Joel Salatin talks about having hay on hand as a high yield savings account. He’s right. We had our pastures baled over the summer before any livestock set foot and came away with 16 bales at $22 each. Our friends from BA Agriculture helped line the bales up in the pole barn with their tractor.
This last week of feeding unlimited hay has used up 3 bales, at current winter rates that’s $65 per bale. We should make it through the whole winter using about 5 bales and have hay for the next two winters as well.
Going into 2021, working to figure out a square bale solution. For our plans human sized solutions are needed. The round bales look rolly, but they aren’t. It’s a huge labor to move one around, and we have no way to sell them as we can’t load up someone’s trailer with it.
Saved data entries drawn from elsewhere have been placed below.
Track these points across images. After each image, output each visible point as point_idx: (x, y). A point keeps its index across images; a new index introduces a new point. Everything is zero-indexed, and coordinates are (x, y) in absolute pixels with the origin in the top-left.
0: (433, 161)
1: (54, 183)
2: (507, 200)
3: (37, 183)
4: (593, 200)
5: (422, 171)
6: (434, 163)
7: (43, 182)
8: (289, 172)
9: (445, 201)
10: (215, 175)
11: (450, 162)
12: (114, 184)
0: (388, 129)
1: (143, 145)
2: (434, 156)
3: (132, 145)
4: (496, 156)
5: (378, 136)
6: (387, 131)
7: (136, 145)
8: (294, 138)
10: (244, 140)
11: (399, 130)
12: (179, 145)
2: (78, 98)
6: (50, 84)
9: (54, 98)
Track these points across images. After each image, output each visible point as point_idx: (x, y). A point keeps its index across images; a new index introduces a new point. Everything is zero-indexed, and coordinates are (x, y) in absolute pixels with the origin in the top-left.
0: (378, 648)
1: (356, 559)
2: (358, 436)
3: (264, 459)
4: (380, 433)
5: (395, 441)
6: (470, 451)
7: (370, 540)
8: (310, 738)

Square bales may cost more but will fit our purposes, and agricultural antifragility, much better.
It’s been holding steady well below freezing for 3 days now. I’m a Texas boy, this is new and strange. One of the problems we noticed quickly is the animals water freezes over, so you have to go break it open.
It doesn’t sound daunting or tedious until you have to suit up for the cold. I freezer burned an earlobe on day one without enough head coverings.
The best tool so far is the mattock from EasyDigging. Normally a good hand tool for people of all ages in the garden, it’s become my go to for opening water portals. Then there’s steers like this that don’t want the easy water, they’ll get some on their own.
Through it all, I’ve been impressed by the Anatolian Shepherd, Sullivan, having the least amount of concern about the cold.